§ **Data excerpts**:
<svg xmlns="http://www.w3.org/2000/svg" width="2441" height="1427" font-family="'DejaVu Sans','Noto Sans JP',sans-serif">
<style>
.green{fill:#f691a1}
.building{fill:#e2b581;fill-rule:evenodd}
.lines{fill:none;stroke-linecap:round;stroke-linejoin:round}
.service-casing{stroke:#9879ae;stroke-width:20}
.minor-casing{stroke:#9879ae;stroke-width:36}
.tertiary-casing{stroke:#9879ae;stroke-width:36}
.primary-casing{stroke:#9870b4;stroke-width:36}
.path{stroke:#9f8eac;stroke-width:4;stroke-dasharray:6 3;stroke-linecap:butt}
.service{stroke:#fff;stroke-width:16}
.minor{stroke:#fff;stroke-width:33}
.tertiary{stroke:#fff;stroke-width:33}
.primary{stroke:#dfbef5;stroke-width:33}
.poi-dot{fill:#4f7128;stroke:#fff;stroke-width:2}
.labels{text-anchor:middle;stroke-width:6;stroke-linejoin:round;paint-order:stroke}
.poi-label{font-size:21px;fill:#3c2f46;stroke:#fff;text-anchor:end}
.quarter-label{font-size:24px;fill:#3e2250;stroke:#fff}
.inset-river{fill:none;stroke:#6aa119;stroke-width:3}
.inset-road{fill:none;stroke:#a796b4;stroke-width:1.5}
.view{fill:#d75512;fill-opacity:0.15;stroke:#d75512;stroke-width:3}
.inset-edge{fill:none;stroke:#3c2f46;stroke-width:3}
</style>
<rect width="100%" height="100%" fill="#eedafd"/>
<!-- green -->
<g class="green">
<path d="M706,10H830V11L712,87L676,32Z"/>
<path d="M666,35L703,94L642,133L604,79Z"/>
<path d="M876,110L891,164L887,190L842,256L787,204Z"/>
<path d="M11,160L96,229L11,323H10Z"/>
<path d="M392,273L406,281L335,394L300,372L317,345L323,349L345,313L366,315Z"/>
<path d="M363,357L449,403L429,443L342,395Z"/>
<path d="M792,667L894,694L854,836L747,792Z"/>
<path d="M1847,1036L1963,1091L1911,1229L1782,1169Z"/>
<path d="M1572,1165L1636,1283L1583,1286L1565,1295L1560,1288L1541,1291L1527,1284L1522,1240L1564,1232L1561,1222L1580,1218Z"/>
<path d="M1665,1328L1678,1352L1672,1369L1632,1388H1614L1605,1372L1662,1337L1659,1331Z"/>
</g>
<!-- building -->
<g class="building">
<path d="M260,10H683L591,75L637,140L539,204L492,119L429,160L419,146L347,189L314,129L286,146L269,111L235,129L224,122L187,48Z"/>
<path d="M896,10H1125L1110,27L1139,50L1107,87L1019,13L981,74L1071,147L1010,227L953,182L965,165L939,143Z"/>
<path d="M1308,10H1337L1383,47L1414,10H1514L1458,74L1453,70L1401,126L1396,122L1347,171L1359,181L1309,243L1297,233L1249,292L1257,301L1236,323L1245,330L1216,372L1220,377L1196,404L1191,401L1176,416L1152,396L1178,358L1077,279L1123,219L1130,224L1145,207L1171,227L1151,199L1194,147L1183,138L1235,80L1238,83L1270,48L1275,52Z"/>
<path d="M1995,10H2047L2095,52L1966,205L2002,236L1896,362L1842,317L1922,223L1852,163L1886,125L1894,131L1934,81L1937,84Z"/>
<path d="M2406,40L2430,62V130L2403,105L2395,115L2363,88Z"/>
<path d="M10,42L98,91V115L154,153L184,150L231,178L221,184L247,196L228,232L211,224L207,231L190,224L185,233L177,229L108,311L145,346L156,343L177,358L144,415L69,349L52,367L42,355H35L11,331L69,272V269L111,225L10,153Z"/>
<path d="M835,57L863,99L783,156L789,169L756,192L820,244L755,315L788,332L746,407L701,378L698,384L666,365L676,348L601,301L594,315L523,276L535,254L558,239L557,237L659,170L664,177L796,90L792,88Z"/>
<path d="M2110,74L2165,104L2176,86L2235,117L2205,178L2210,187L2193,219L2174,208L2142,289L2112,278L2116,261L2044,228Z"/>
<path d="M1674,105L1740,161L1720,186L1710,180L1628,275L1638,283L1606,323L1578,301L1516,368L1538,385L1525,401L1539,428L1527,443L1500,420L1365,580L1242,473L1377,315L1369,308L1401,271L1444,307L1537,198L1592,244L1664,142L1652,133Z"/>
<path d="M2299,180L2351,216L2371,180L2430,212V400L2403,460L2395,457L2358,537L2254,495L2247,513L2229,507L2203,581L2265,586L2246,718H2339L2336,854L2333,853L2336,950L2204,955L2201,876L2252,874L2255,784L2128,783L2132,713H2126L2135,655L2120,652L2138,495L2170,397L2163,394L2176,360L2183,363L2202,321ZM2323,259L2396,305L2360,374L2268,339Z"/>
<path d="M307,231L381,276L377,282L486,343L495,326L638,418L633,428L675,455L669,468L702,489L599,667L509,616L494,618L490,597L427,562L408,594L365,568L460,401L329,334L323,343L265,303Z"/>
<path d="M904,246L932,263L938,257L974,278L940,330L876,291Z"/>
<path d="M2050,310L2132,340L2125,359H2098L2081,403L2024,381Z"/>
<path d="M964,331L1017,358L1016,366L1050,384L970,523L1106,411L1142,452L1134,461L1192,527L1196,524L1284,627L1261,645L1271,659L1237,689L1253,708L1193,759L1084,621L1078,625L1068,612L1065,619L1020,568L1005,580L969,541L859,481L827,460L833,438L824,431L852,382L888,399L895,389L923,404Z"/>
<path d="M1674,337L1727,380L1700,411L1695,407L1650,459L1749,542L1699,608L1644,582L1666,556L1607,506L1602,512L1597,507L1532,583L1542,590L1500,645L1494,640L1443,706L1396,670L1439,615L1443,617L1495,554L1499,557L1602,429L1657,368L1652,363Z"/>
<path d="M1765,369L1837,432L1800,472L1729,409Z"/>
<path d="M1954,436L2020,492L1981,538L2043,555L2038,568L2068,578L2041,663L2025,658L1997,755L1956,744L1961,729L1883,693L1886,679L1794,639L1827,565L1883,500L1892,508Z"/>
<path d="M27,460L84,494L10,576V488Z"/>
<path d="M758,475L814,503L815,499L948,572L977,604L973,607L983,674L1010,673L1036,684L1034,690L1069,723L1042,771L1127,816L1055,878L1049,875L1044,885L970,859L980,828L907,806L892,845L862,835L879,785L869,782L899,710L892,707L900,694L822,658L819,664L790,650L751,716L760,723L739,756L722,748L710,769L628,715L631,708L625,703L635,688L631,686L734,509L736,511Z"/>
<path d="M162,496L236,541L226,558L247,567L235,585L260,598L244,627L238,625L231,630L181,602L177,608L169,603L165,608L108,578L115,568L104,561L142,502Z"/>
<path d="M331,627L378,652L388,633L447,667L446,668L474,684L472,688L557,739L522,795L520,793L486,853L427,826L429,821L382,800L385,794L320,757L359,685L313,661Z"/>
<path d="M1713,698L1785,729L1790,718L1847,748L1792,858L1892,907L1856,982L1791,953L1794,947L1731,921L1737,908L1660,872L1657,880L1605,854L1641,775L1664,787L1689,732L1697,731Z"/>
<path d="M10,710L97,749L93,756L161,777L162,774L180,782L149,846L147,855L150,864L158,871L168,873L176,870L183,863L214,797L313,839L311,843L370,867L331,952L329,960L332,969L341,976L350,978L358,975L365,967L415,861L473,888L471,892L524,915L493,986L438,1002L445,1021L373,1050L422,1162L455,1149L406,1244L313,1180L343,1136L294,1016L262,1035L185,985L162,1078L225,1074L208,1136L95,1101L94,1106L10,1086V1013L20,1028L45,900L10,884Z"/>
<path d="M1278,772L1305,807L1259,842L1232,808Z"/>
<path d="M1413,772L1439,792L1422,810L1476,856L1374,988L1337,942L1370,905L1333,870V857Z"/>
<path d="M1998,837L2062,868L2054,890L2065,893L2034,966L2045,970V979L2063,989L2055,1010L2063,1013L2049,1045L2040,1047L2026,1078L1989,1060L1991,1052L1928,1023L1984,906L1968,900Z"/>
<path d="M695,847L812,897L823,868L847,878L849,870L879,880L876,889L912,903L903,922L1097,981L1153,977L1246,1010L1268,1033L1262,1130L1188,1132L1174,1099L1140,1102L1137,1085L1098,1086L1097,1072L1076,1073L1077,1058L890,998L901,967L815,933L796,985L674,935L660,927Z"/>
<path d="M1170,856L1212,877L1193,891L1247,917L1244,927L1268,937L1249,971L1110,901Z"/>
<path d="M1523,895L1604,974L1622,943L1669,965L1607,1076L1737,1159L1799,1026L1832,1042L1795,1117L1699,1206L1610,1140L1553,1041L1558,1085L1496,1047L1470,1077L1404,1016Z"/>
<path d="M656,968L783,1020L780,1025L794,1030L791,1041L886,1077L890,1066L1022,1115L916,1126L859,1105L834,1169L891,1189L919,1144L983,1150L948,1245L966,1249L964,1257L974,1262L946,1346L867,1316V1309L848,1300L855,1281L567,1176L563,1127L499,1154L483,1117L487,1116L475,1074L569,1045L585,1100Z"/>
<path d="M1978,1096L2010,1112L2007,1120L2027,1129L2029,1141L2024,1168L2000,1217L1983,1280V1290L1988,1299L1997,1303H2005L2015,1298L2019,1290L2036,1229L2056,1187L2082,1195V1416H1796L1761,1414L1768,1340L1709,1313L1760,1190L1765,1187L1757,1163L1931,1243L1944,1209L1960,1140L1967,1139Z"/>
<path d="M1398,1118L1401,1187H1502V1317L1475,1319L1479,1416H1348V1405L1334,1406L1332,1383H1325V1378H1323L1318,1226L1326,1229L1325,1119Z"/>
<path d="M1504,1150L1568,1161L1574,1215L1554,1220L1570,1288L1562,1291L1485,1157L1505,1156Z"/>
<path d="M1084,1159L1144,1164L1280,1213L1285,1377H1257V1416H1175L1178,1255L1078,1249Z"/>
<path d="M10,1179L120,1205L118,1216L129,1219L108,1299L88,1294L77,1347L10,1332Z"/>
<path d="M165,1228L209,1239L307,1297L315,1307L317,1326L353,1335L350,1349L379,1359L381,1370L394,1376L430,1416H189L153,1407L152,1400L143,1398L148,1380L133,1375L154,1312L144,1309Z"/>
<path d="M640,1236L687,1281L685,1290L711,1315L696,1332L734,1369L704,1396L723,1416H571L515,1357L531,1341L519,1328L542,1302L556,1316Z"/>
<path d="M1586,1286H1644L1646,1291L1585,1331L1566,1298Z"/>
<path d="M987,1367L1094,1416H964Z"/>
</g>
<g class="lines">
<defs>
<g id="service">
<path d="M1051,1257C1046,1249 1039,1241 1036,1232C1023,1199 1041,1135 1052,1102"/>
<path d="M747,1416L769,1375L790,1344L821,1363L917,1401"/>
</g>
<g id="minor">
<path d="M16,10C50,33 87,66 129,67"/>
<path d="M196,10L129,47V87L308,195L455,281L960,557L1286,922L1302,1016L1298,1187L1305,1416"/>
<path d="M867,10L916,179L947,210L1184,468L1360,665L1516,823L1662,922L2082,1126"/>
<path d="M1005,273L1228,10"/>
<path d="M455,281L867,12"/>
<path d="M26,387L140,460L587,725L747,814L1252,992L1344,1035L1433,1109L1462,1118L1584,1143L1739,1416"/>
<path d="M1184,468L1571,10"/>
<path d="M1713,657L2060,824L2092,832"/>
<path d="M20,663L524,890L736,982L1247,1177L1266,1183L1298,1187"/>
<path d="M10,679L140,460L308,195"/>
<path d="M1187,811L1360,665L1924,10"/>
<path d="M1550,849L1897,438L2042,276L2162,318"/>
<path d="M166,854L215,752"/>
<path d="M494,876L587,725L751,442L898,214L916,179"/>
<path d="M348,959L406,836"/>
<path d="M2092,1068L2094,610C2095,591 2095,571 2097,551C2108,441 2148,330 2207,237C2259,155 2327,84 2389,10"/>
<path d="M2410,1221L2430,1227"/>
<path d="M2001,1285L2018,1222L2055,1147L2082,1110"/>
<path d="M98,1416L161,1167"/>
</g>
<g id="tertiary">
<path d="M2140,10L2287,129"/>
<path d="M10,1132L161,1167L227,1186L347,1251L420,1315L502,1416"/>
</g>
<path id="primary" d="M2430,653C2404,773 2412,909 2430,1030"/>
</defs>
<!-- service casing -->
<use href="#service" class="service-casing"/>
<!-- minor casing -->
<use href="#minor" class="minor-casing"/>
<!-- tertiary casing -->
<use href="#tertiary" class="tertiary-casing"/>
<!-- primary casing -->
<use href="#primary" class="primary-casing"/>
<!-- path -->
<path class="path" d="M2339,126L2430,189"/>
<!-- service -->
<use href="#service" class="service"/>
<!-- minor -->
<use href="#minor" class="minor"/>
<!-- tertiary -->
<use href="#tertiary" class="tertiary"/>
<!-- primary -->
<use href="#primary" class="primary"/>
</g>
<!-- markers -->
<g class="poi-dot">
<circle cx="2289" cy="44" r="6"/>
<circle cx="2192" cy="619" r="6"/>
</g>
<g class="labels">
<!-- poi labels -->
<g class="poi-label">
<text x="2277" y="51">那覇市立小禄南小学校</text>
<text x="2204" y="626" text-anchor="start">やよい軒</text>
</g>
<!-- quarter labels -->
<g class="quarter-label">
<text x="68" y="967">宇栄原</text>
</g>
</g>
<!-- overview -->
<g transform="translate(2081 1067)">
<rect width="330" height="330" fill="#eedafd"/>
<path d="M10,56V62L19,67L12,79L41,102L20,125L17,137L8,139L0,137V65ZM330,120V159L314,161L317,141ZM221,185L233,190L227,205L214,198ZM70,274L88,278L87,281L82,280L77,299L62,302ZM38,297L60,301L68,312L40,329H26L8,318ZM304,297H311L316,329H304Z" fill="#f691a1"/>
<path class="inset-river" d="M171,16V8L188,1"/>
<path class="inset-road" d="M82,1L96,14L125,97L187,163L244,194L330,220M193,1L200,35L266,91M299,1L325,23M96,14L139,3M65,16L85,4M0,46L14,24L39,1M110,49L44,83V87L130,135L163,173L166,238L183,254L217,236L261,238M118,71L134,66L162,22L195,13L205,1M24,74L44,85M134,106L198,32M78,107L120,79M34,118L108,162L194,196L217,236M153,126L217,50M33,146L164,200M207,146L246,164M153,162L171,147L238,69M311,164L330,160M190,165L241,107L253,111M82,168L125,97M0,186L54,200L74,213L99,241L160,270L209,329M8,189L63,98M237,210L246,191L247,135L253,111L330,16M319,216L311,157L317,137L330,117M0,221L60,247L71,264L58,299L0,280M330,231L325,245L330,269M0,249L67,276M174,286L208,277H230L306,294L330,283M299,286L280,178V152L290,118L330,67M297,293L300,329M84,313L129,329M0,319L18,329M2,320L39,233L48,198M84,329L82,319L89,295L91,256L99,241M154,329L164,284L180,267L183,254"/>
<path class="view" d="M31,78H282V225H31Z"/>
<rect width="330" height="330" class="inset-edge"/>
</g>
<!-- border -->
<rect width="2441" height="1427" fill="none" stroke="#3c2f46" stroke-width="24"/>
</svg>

§ **What to work on**: From the records, copy out each line that includes the string "linejoin".

§ **Answer box**:
.lines{fill:none;stroke-linecap:round;stroke-linejoin:round}
.labels{text-anchor:middle;stroke-width:6;stroke-linejoin:round;paint-order:stroke}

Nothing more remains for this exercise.